Saturday

Today as I was leaving work the parking lot had a traffic jam in it. The lever arm wasn't working the way it should have been and the cashier had to keep coming out and raising it by hand. A car would get out and then the next car would pull up and its driver would bitch about how long it took them and that they should get a discount for the extra time, because they shouldn't have to pay for the time they were stuck trying to get out, making the whole process take even longer for all the other people in line, who would all say the exact same shit when they got to the little brown man working his ass off in the freezing weather to make money for his boss. This process was ridiculous and there was no way it was going to change, sort of like tv in the airports, tuned in at fifty grillion megadecibels to:

THE MOST TRUSTED NAME IN NEWS [BATTLE MUSIC]!!!!!!!!!!!!!!!!!!!!!!!!!!!!!!!!!!!!!!!!!!!!!!!!!!!!!

If it weren't for the stupid fake security checks and the tv shit, traveling wouldn't be so bad. I wouldn't mind waiting for a plane. As it is, I'd prefer to drive cross country than fly.

Anyway, the situation was this: two lanes of traffic were merging in the parking ramp. They were merging at the rate of, well, when I pulled up my car was frozen solid, and by the time it moved at all, it was warm and toasty, so at least fifteen minutes at idle speed. Fifteen minutes I was sitting there stationary, the lady facing me inching foward, halfway through a turn. The lady behind her motioned to me to go in front of her, which was very sane and diplomatic; the right thing to do in that situation is to take turns. Now, the car in front of me had moved just enough for me to squeeze the corner of my car between it and the lady's car that had just motioned to me that it was ok if I went first. And at that moment, with me thinking "why would I go into that tiny spot?" and waving "thank you, I will in a minute", the lady behind me honked.
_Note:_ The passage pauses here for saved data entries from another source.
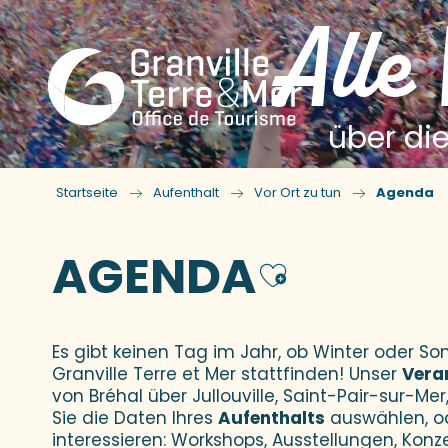
Alle
über die
Startseite
Aufenthalt
Vor Ort zu tun
Agenda
AGENDA
Ajouter
Es gibt keinen Tag im Jahr, ob Winter oder 
Granville Terre et Mer stattfinden! Unser
Vera
von Bréhal über Jullouville, Saint-Pair-sur-Mer,
Sie die Daten Ihres
Aufenthalts
auswählen, o
interessieren: Workshops, Ausstellungen, Konz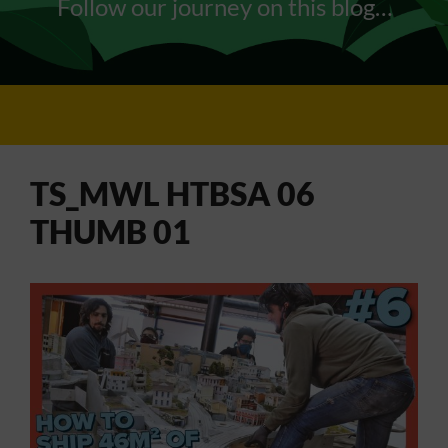
Follow our journey on this blog…
TS_MWL HTBSA 06
THUMB 01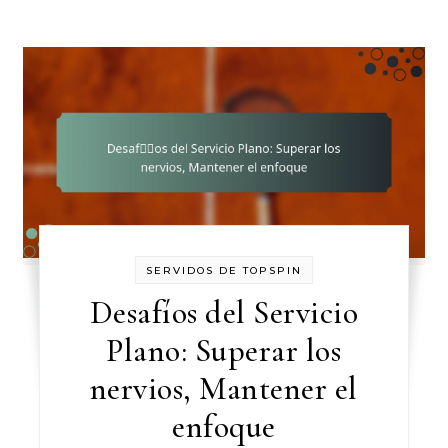
SERVIDOS DE TOPSPIN
Desafíos del Servicio
Plano: Superar los
nervios, Mantener el
enfoque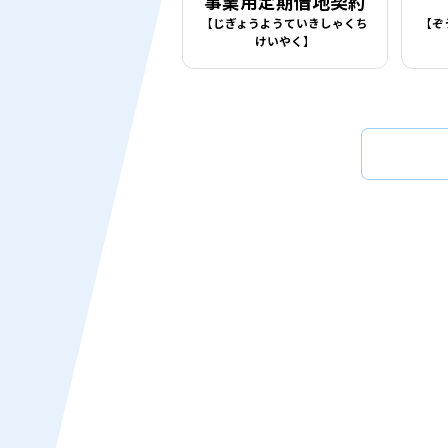
事業用定期借地契約
【じぎょうようていきしゃくち
【ぞ
けいやく】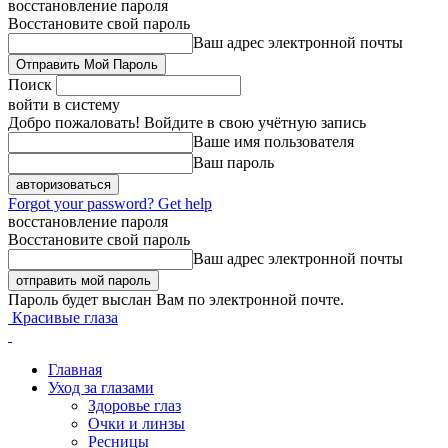
восстановление пароля
Восстановите свой пароль
Ваш адрес электронной почты
Поиск
войти в систему
Добро пожаловать! Войдите в свою учётную запись
Ваше имя пользователя
Ваш пароль
Forgot your password? Get help
восстановление пароля
Восстановите свой пароль
Ваш адрес электронной почты
Пароль будет выслан Вам по электронной почте.
Красивые глаза
Главная
Уход за глазами
Здоровье глаз
Очки и линзы
Ресницы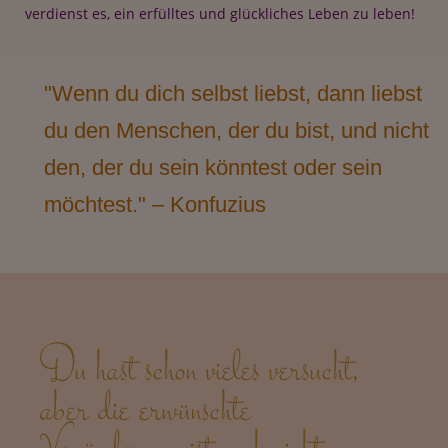
verdienst es, ein erfülltes und glückliches Leben zu leben!
"Wenn du dich selbst liebst, dann liebst
du den Menschen, der du bist, und nicht
den, der du sein könntest oder sein
möchtest." – Konfuzius
Du hast schon vieles versucht,
aber die erwünschte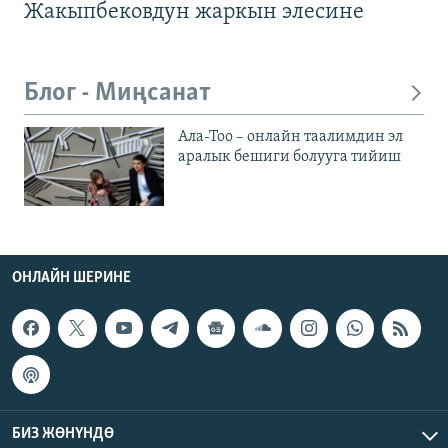
Жакыпбековдун жаркын элесине
Блог - Миңсанат
Ала-Тоо – онлайн таалимдин эл
аралык бешиги болууга тийиш
ОНЛАЙН ШЕРИНЕ
БИЗ ЖӨНҮНДӨ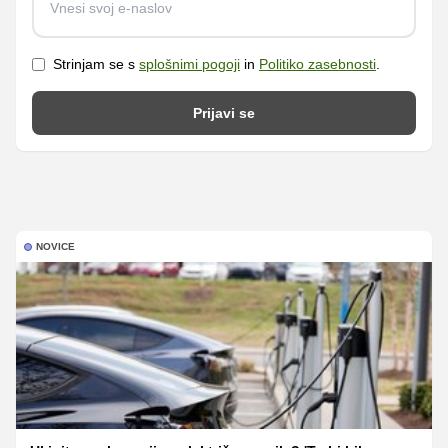
Strinjam se s
splošnimi pogoji
in
Politiko zasebnosti
.
Prijavi se
NOVICE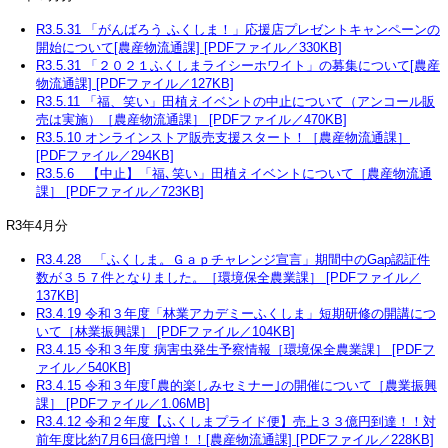
R3.5.31 「がんばろう ふくしま！」応援店プレゼントキャンペーンの
開始について[農産物流通課] [PDFファイル／330KB]
R3.5.31 「２０２１ふくしまライシーホワイト」の募集について[農産
物流通課] [PDFファイル／127KB]
R3.5.11 「福、笑い」田植えイベントの中止について（アンコール販
売は実施）［農産物流通課］ [PDFファイル／470KB]
R3.5.10 オンラインストア販売支援スタート！［農産物流通課］
[PDFファイル／294KB]
R3.5.6 【中止】「福､笑い」田植えイベントについて［農産物流通
課］ [PDFファイル／723KB]
R3年4月分
R3.4.28 「ふくしま。Ｇａｐチャレンジ宣言」期間中のGap認証件
数が３５７件となりました。［環境保全農業課］ [PDFファイル／
137KB]
R3.4.19 令和３年度「林業アカデミーふくしま」短期研修の開講につ
いて［林業振興課］ [PDFファイル／104KB]
R3.4.15 令和３年度 病害虫発生予察情報［環境保全農業課］ [PDFフ
ァイル／540KB]
R3.4.15 令和３年度｢農的楽しみセミナー｣の開催について［農業振興
課］ [PDFファイル／1.06MB]
R3.4.12 令和２年度【ふくしまプライド便】売上３３億円到達！！対
前年度比約7月6日億円増！！[農産物流通課] [PDFファイル／228KB]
The lady behind me was driving a DESTROYER 9,000!! I am unimpressed by giant plastic mock-war toys.

I opened my door and looked at her. She turned to what I think was her daughter but may have been a pet monkey, and they laughed, the way people laugh when they are nervous that someone is about to feed them dirty snow until they cry. I continued to stare until the laughter died down and a profound uneasiness had set in. Then I gave her the finger, closed my door, and stayed where I was. The stupid bitch. Do not honk at people, especially if you are a moron, under circumstances which will draw attention to your complete freedom from intelligence.

People: can't live with 'em, can't kill 'em.